■ Exercise directions: All that is wanted is the exact text of the lines below from the one with "index pip: (381, 237)" through the one with "wrist: (254, 289)", inclusive, minus any pictures.

■ Data provided:
=== Section Start ===

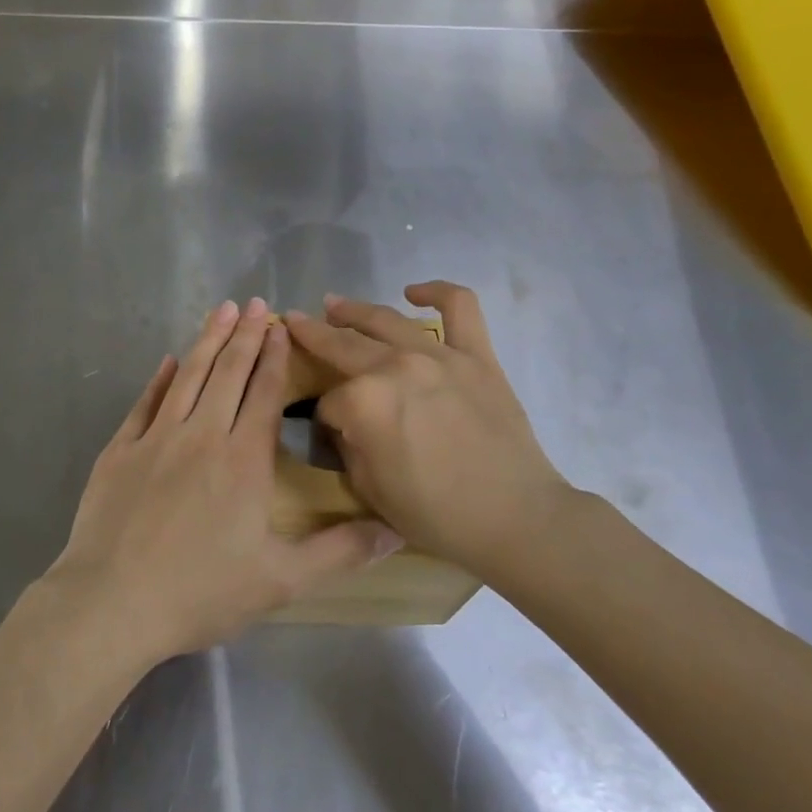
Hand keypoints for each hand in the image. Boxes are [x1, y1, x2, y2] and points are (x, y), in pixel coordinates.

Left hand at [46, 298, 399, 664]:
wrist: (112, 603)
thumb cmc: (201, 592)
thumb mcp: (282, 581)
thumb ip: (340, 552)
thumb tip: (396, 531)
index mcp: (242, 459)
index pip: (264, 394)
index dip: (274, 357)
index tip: (280, 327)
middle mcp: (201, 435)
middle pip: (227, 373)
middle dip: (243, 335)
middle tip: (253, 302)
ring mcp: (156, 438)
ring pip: (188, 376)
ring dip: (206, 341)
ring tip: (219, 310)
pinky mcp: (120, 450)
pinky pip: (144, 403)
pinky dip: (159, 379)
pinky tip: (168, 361)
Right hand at [284, 282, 574, 578]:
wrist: (516, 519)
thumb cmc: (437, 515)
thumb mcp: (370, 491)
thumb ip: (350, 447)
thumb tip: (349, 425)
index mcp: (363, 402)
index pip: (328, 402)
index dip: (325, 419)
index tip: (331, 431)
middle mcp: (393, 367)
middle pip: (342, 345)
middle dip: (312, 335)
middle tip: (296, 322)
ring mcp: (437, 355)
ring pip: (385, 319)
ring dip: (353, 309)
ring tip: (335, 305)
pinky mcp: (475, 355)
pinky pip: (459, 307)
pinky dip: (436, 292)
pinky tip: (414, 292)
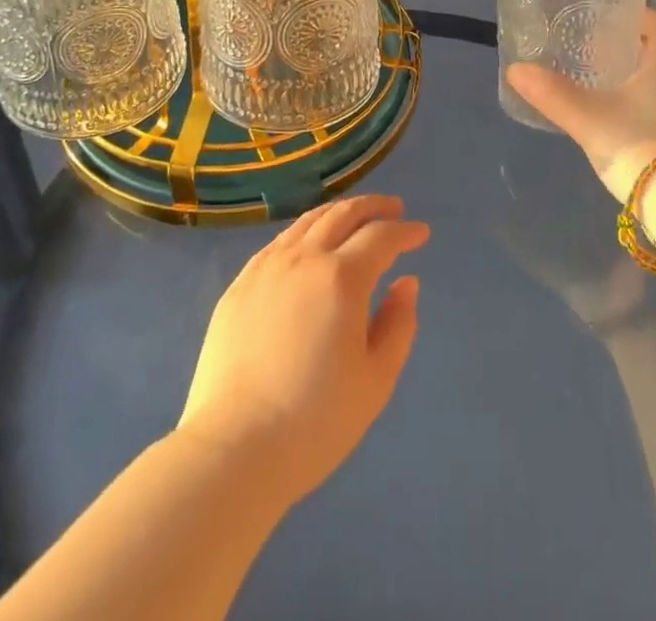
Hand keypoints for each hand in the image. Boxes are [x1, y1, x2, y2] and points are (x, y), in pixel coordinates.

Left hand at [177, 194, 428, 506]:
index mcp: (342, 277)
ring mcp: (267, 267)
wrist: (234, 449)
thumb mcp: (376, 380)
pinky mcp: (240, 284)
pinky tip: (309, 245)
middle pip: (343, 214)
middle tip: (394, 209)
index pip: (381, 237)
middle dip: (374, 207)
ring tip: (355, 217)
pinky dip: (305, 231)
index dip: (405, 231)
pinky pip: (279, 242)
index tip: (421, 233)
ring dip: (338, 213)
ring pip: (308, 221)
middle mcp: (304, 258)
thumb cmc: (315, 421)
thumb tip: (406, 283)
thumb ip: (398, 324)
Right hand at [505, 9, 655, 202]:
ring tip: (599, 85)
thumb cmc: (642, 146)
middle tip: (597, 49)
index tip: (618, 16)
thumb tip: (515, 69)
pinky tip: (613, 125)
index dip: (646, 16)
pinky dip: (638, 113)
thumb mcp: (588, 118)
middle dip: (632, 50)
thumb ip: (552, 94)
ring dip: (634, 83)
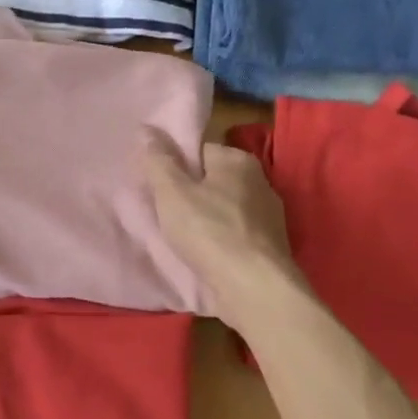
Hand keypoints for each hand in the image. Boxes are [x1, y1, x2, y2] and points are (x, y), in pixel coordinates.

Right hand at [144, 133, 299, 323]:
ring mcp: (269, 215)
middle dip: (190, 195)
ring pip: (224, 209)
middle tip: (165, 215)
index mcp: (238, 160)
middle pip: (212, 180)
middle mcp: (259, 181)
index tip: (157, 188)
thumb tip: (147, 129)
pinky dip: (220, 242)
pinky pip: (235, 235)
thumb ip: (159, 161)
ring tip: (182, 239)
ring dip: (205, 221)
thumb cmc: (210, 232)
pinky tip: (205, 256)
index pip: (199, 151)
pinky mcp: (270, 246)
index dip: (174, 167)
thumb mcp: (172, 193)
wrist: (254, 289)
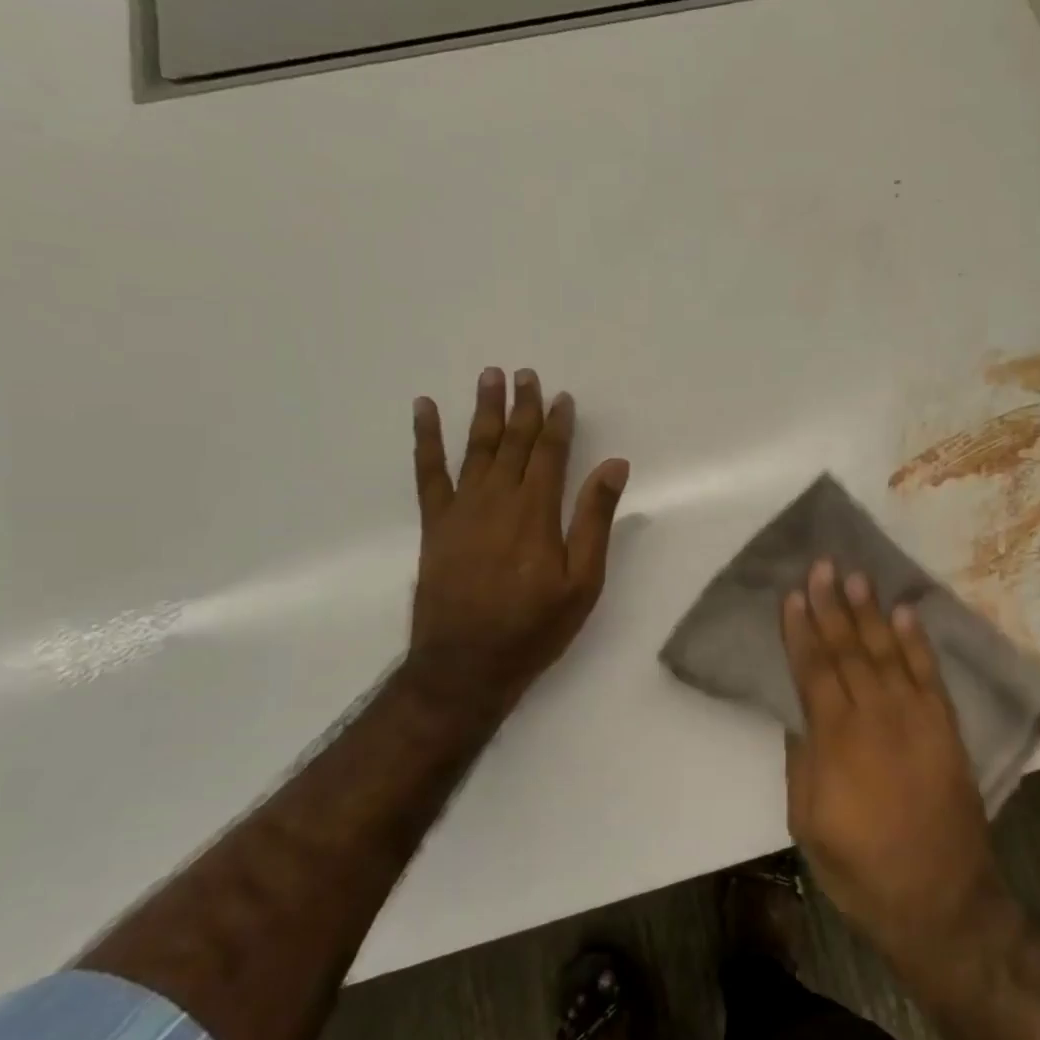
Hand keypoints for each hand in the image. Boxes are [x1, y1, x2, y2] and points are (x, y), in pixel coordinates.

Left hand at [407, 367, 628, 714]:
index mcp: (537, 512)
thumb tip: (615, 466)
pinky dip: (426, 438)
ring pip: (476, 448)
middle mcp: (498, 499)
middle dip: (522, 407)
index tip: (562, 396)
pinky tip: (424, 410)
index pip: (550, 454)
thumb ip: (595, 519)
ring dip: (483, 410)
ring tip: (489, 377)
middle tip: (525, 374)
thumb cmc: (535, 627)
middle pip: (513, 442)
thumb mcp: (583, 581)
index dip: (558, 423)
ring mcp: (461, 509)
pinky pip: (428, 472)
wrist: (466, 665)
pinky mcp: (435, 524)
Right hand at [781, 560, 1011, 970]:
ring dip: (871, 613)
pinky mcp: (946, 728)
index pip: (814, 670)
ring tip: (858, 577)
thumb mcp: (808, 824)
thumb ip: (802, 762)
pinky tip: (905, 614)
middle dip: (833, 606)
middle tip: (823, 566)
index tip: (793, 595)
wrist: (941, 900)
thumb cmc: (861, 869)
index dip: (801, 631)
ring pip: (887, 652)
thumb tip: (800, 713)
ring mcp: (916, 719)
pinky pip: (929, 674)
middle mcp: (876, 717)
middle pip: (849, 650)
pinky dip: (917, 642)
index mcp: (836, 741)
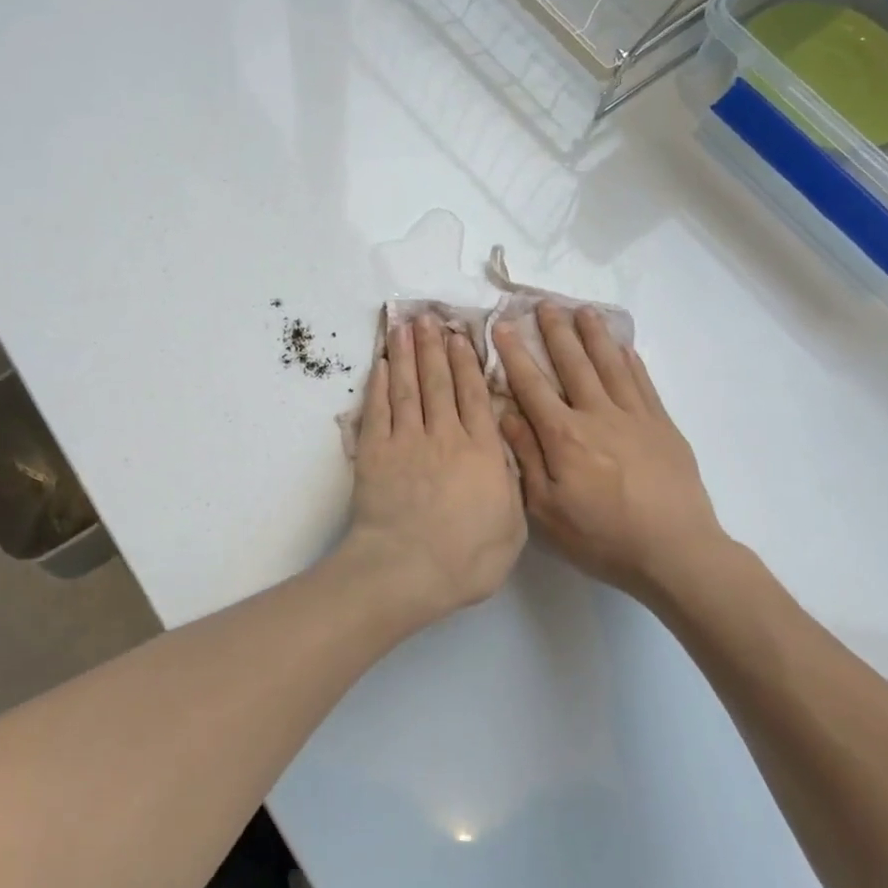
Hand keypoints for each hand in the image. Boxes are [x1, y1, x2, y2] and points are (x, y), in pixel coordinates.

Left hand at [347, 314, 526, 621]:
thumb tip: (506, 454)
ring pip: (408, 387)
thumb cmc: (467, 558)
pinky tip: (381, 364)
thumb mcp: (512, 527)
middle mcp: (445, 435)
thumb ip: (510, 484)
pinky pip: (378, 409)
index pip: (475, 395)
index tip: (462, 336)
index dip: (468, 363)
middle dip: (434, 347)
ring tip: (404, 327)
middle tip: (428, 318)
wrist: (407, 569)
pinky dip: (379, 384)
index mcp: (481, 451)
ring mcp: (406, 441)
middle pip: (439, 382)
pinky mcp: (375, 452)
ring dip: (406, 354)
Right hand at [495, 303, 731, 601]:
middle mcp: (597, 415)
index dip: (515, 354)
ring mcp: (634, 417)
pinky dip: (631, 361)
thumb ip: (526, 457)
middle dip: (556, 332)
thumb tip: (505, 414)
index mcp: (563, 436)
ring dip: (594, 335)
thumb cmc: (602, 537)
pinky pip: (643, 383)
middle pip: (573, 364)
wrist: (676, 551)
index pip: (532, 386)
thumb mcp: (547, 509)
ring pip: (609, 365)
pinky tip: (623, 347)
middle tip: (545, 303)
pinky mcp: (662, 426)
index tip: (503, 326)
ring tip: (583, 310)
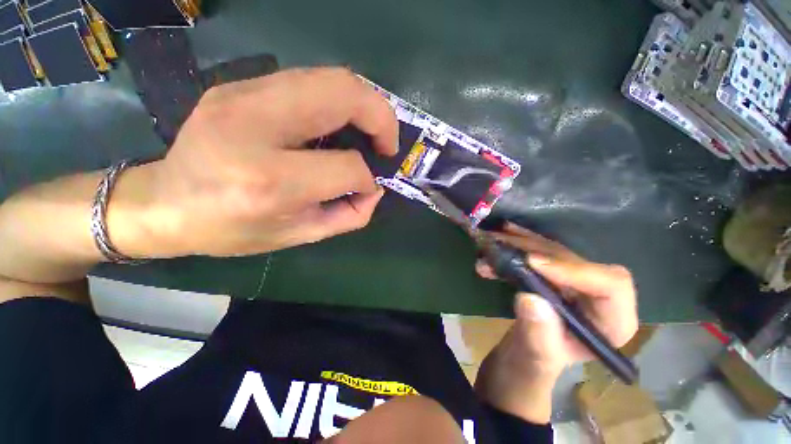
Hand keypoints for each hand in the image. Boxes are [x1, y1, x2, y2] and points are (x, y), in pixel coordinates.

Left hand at [122, 68, 397, 257]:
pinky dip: (339, 100)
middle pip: (343, 94)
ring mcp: (243, 94)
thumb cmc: (232, 230)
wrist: (163, 203)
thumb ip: (348, 215)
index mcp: (270, 180)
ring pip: (330, 77)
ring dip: (364, 104)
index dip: (367, 177)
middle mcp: (256, 127)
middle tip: (387, 144)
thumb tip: (375, 189)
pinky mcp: (240, 85)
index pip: (346, 166)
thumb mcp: (299, 235)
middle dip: (381, 117)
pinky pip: (309, 80)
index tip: (369, 186)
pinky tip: (338, 124)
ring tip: (370, 132)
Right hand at [474, 223, 636, 422]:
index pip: (611, 285)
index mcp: (611, 322)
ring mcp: (574, 281)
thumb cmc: (533, 362)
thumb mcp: (534, 356)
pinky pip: (537, 250)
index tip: (531, 263)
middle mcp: (597, 295)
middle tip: (499, 244)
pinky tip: (497, 238)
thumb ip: (537, 334)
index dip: (574, 270)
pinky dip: (515, 244)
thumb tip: (530, 298)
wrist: (522, 353)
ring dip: (519, 243)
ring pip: (552, 250)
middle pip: (573, 260)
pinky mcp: (554, 273)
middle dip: (533, 250)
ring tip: (491, 240)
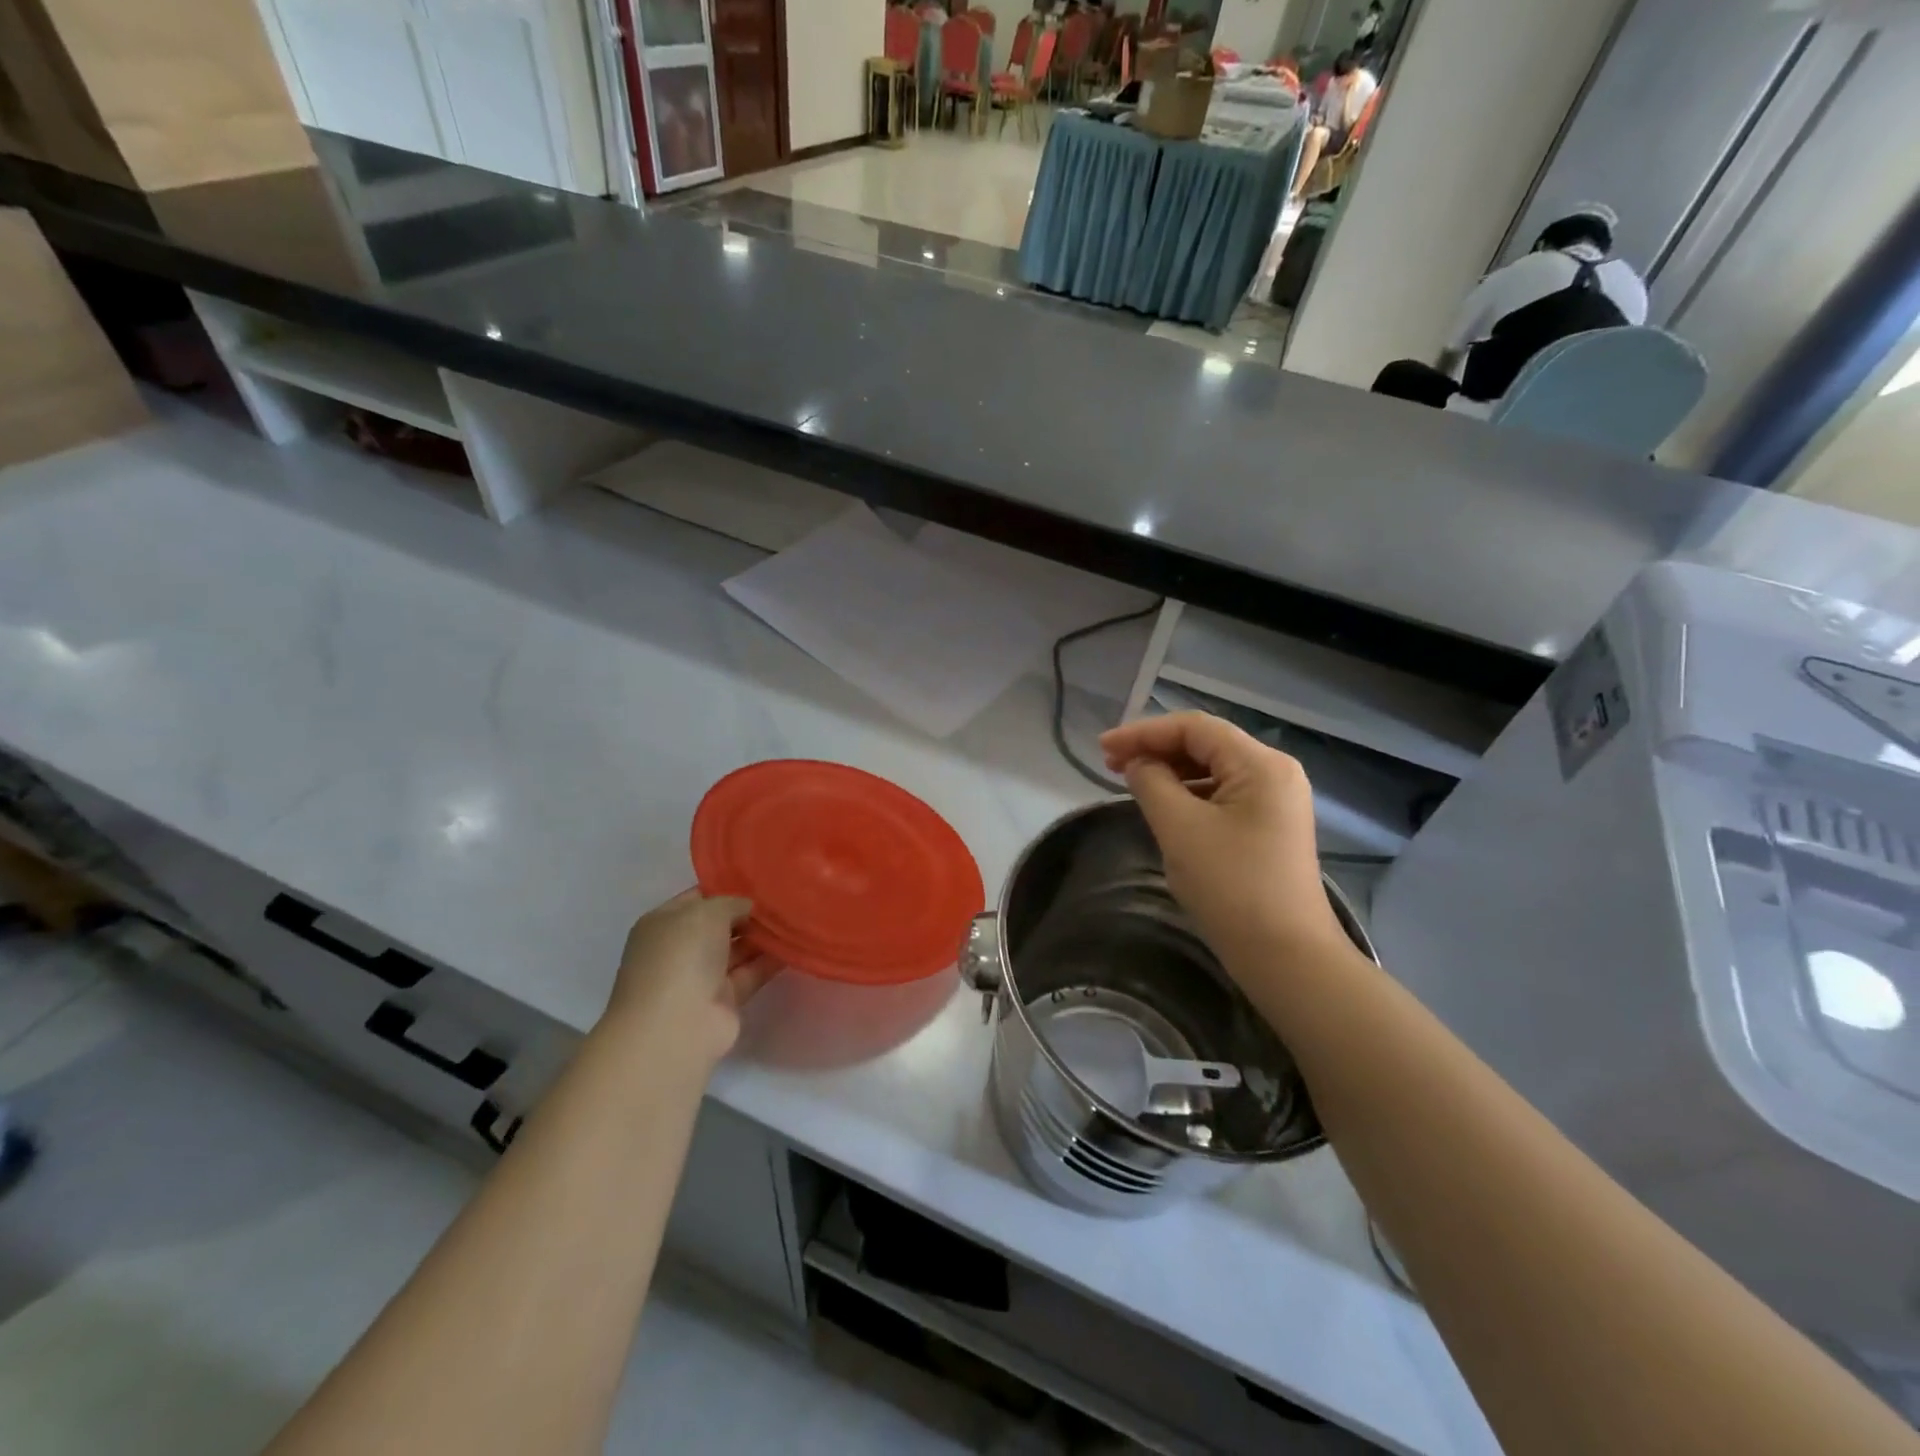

=== Section End ===

■ Reply:
index pip: (381, 237)
middle dip: (374, 207)
ring tip: (355, 217)
pinky dip: (305, 231)
index dip: (405, 231)
pinky pip: (279, 242)
index tip: (421, 233)
ring dip: (338, 213)
ring pip: (308, 221)
middle mcp: (304, 258)
thumb cmc: (315, 421)
thumb tip: (406, 283)
thumb ip: (398, 324)
Right hand at [505, 9, 655, 202]:
ring tip: (599, 85)
thumb cmc: (642, 146)
middle tip: (597, 49)
index tip: (618, 16)
thumb tip: (515, 69)
pinky tip: (613, 125)
index dip: (646, 16)
pinky dip: (638, 113)
thumb mcp: (588, 118)
middle dip: (632, 50)
thumb ip: (552, 94)
ring dip: (634, 83)
Hand keypoints for each hand in the image. Boxes are [x1, y1, x2, y2] and points are (x, y), in pixel coordinates.

Right hand at [144, 133, 299, 323]:
ring mcp: (269, 215)
middle dip: (190, 195)
ring pip: (224, 209)
middle tip: (165, 215)
index mcp: (238, 160)
middle pip: (212, 180)
middle mcp: (259, 181)
index tip: (157, 188)
thumb tip: (147, 129)
pinky dip: (220, 242)
pinky pip: (235, 235)
thumb ip: (159, 161)
ring tip: (182, 239)
ring dip: (205, 221)
thumb cmc: (210, 232)
pinky tip: (205, 256)
index pip: (199, 151)
pinky mcp: (270, 246)
index dip: (174, 167)
thumb mcp: (172, 193)
wrist: (254, 289)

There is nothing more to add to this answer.